Exercise prompt =>
Count the lines in the records below that contain the string "Given". Reply with the number alone.
═════ Material to process ═════
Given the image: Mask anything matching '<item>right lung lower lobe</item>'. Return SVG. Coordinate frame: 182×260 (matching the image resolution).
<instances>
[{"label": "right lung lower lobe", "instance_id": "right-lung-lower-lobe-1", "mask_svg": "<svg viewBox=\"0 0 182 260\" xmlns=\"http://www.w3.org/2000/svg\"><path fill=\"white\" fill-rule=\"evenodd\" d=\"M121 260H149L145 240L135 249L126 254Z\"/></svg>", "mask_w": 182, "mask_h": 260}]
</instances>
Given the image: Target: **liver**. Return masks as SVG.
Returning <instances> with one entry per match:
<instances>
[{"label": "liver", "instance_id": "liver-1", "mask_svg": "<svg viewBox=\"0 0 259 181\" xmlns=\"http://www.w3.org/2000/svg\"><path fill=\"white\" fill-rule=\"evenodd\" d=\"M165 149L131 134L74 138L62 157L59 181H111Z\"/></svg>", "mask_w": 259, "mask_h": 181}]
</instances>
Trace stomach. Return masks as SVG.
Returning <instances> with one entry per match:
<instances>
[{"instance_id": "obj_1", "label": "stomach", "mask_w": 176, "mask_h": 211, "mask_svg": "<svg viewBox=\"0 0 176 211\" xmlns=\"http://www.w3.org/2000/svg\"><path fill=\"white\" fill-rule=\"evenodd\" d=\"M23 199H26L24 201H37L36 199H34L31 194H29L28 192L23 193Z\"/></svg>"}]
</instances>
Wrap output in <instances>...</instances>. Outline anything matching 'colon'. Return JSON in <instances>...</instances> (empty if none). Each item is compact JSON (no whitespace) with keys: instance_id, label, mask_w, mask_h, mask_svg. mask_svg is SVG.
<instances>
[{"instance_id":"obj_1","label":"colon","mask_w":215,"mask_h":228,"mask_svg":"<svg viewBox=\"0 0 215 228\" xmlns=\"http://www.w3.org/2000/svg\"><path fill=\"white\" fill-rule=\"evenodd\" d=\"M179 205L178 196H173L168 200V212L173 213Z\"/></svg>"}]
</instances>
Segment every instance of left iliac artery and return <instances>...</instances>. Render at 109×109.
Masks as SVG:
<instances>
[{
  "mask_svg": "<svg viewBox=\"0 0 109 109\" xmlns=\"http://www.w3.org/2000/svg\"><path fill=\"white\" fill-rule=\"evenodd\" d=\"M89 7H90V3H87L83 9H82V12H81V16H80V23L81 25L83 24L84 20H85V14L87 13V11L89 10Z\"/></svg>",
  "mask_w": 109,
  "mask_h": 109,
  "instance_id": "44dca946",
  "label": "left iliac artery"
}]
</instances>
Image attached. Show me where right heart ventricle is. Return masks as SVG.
═════
Expected output =>
2